Excerpted data
|---|

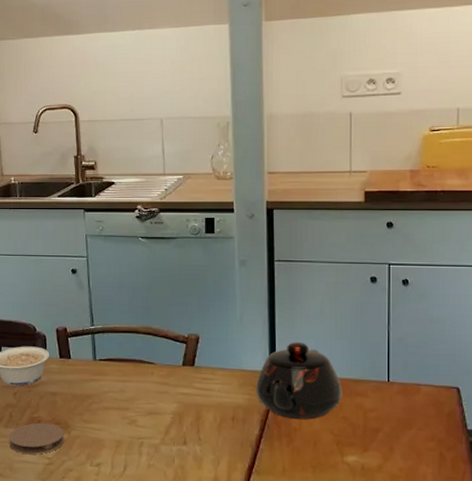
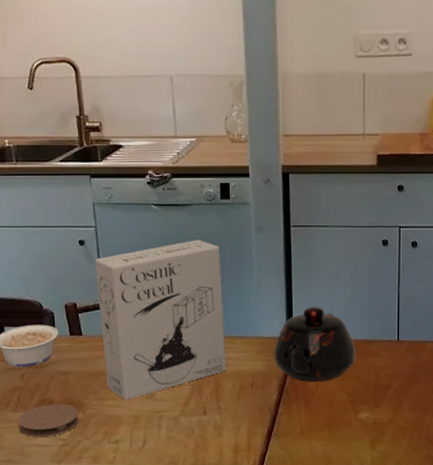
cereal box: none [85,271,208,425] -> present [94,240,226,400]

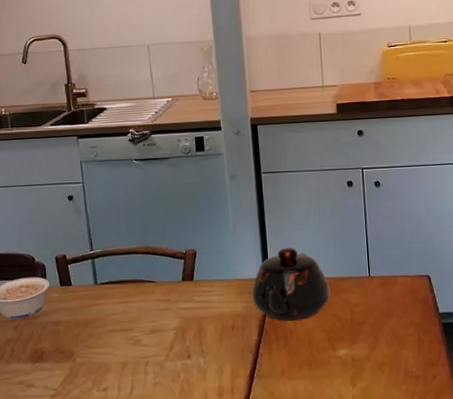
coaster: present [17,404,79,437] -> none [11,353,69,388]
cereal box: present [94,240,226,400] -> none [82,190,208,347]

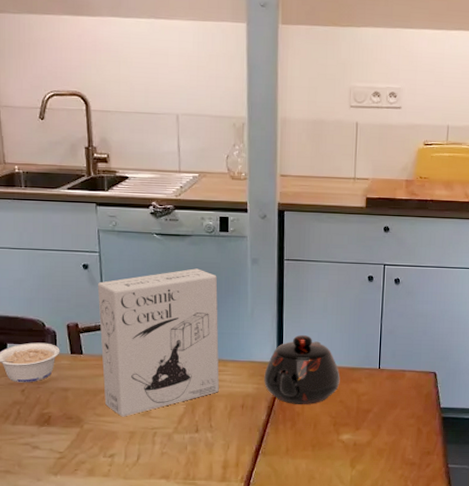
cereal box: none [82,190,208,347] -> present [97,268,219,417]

|---|

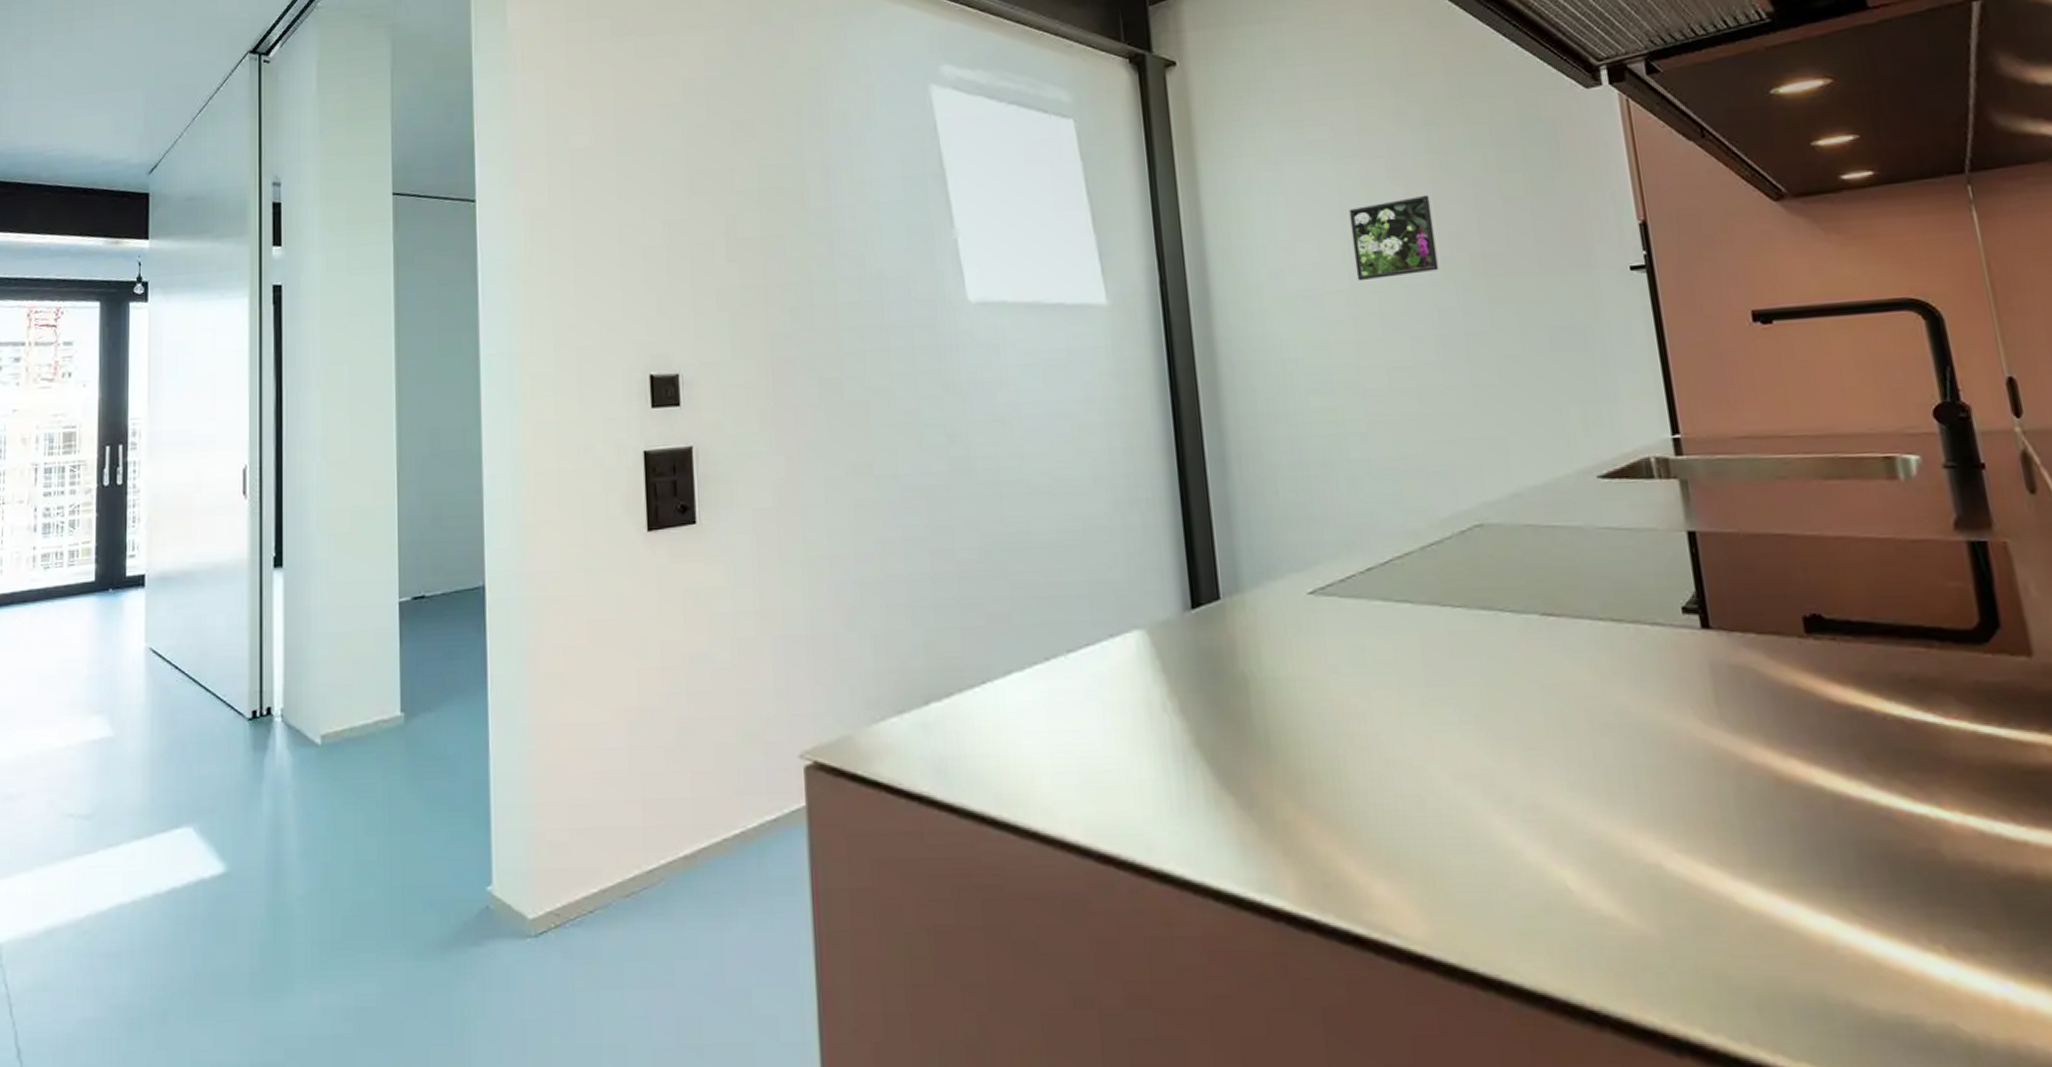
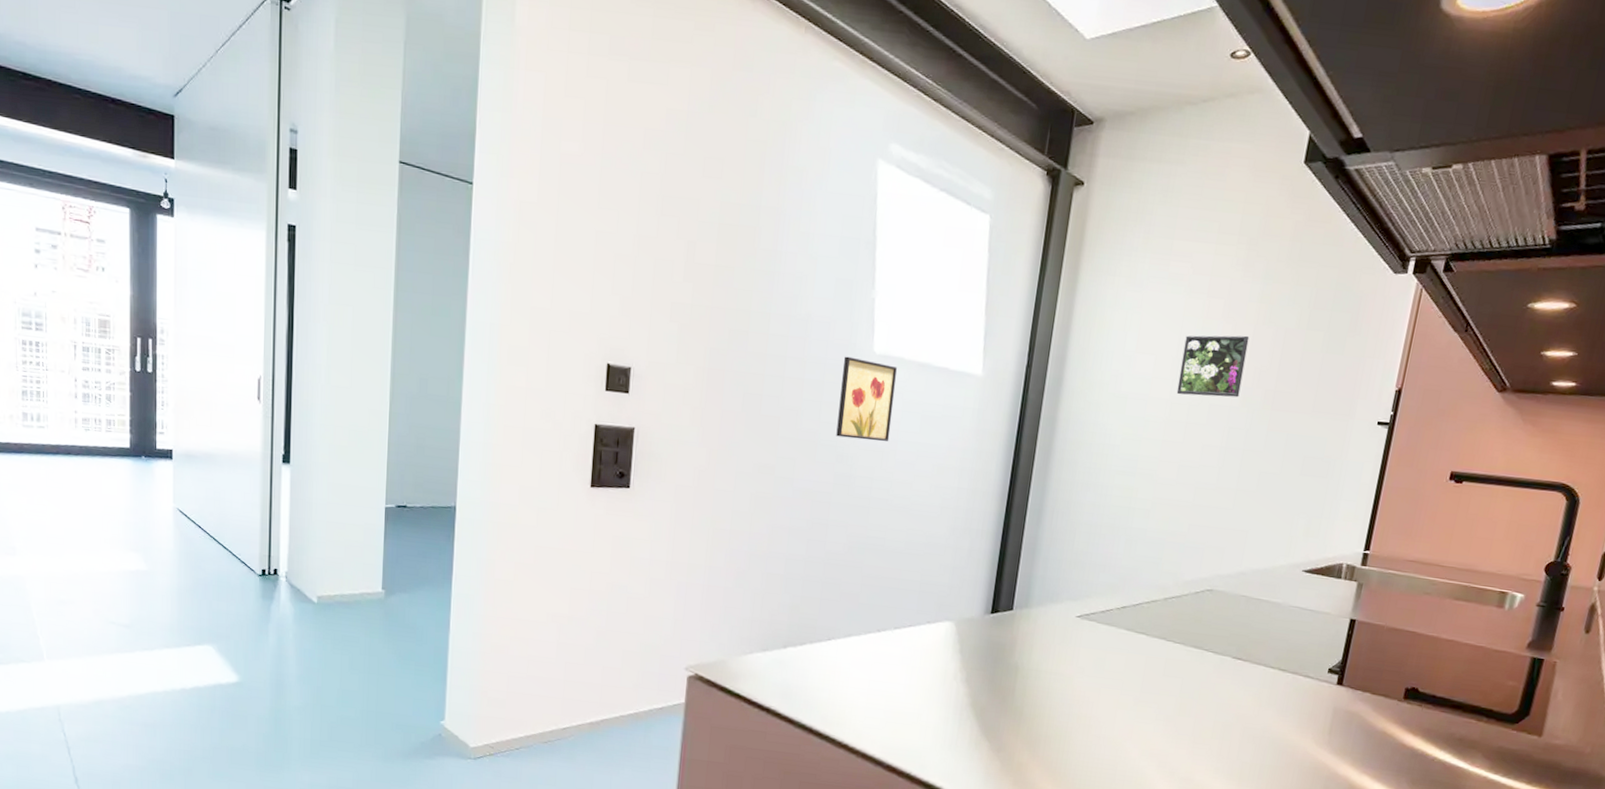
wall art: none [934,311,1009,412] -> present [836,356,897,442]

|---|

A single number is the answer: the number of lines in the entries that contain "cereal".

Task response
3